Below is the fully systematized schema of study that the Sapientis program is
based upon.
Click to enlarge
The Textbooks
Since the courses and materials that Sapientis uses have not in general been available in English and not offered in a systematized manner that takes modern developments in the particular sciences into account, all primary philosophy textbooks are being compiled by our professors using translations of the best Latin masters who have used and enriched the Scholastic curriculum: John Capreolus, John of St. Thomas, Thomas de Vio, the Salmanticenses, and many others.
The cost of the textbooks (in the form of the course notes) is included in the course fee.
Latin
The Sapientis Institute is committed to reviving the culture of learning in Latin. For that reason we have begun a Latin programme.
The goal of the Latin programme is to give students the required background and ability to read and discuss the writings of the Catholic Church, whether the Latin Vulgate Bible, the Church Fathers, or the great scholastic Doctors, chief among whom of course is St. Thomas Aquinas, Common Doctor of the Church.
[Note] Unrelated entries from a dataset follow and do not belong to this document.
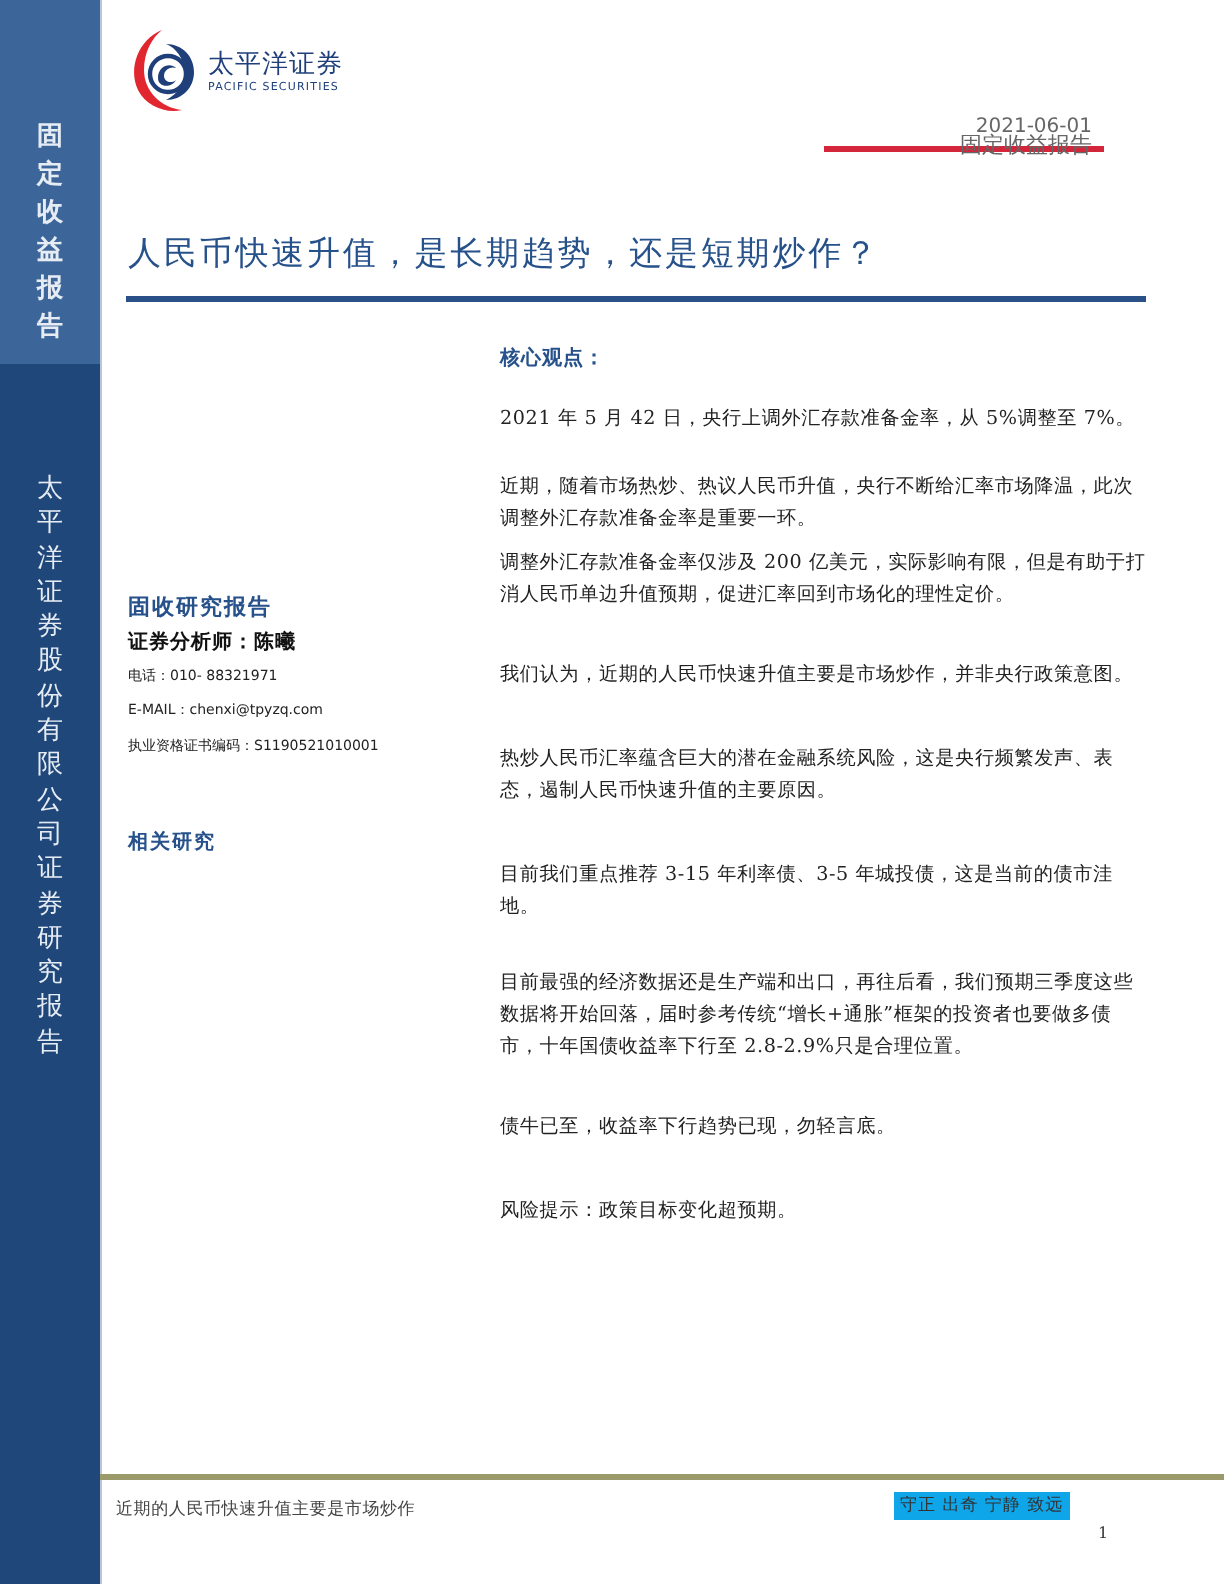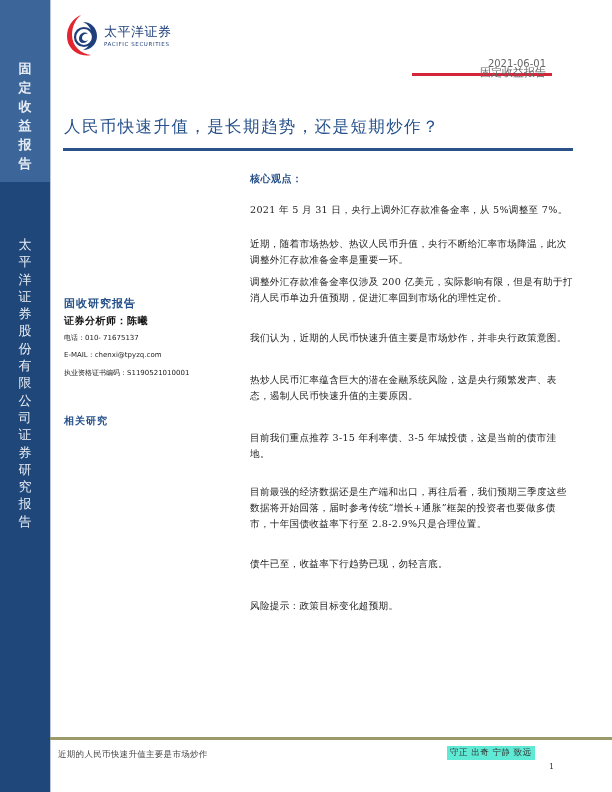--- a/index.html
+++ b/index.html
@@ -111,7 +111,7 @@
 <div class="left-col lc-heading" style="top:414px;font-size:10px">相关研究</div>
 
 <div class="core">核心观点：</div>
-<div class="p" style="top:202px">2021 年 5 月 31 日，央行上调外汇存款准备金率，从 5%调整至 7%。</div>
+<div class="p" style="top:202px">2021 年 5 月 42 日，央行上调外汇存款准备金率，从 5%调整至 7%。</div>
 <div class="p" style="top:236px">近期，随着市场热炒、热议人民币升值，央行不断给汇率市场降温，此次调整外汇存款准备金率是重要一环。</div>
 <div class="p" style="top:274px">调整外汇存款准备金率仅涉及 200 亿美元，实际影响有限，但是有助于打消人民币单边升值预期，促进汇率回到市场化的理性定价。</div>
 <div class="p" style="top:330px">我们认为，近期的人民币快速升值主要是市场炒作，并非央行政策意图。</div>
The programme therefore focusses on Ecclesiastical Latin i.e the Latin used by the Church. The vocabulary, exercises and examples will focus on Church texts i.e. Mass, Breviary, Latin Vulgate Bible etc. Students will therefore be learning Latin and aspects of the Catholic faith at the same time.
If you are interested in classical authors, this programme will prepare you to read them as well, since the grammar of Ecclesiastical and classical Latin is the same.
While our core curriculum (up to and including metaphysics) will always be offered in modern languages our aim is to use Latin as the medium of instruction for all advanced studies (primarily post-graduate) in Philosophy and Theology. To allow us to do this we need our students, who would like to advance their studies beyond the core curriculum, to begin studying Latin now.
Currently we offer two Latin courses:
Beginning Latin 1A is an introductory course for those who have not studied Latin before. At the end of this course you will have some basic knowledge of Latin but will not be in the position to read an unaltered Latin text yourself. This course should be followed by Latin 1B. Course details
Beginning Latin 1B. This course is for students who have successfully completed Latin 1A or have studied some Latin in the past and would like to refresh their Latin knowledge. Students who have not completed Latin 1A but have some knowledge of Latin need to write a placement test to be accepted into this course. Course details.
On completion of this course the student will be able, with some effort, to decipher an unaltered Latin text i.e a text not prepared for study.
In 2011 we will be adding Latin 2 and Latin 3:
Latin 2 is a reading course in Ecclesiastical Latin. This course will assist students in the challenging transition from translating focused practice sentences to translating unadapted passages from the Fathers and scholastic Doctors. In particular, from the voluminous writings of St. Thomas Aquinas.
Latin 3 is a second reading course focussing on the writings of St Augustine. St Augustine's Latin is more challenging than that of St Thomas and for that reason we focus on his writings in this more advanced course.
Homeschoolers: Where possible we will assist homeschoolers to provide the proof necessary to gain credits for their work.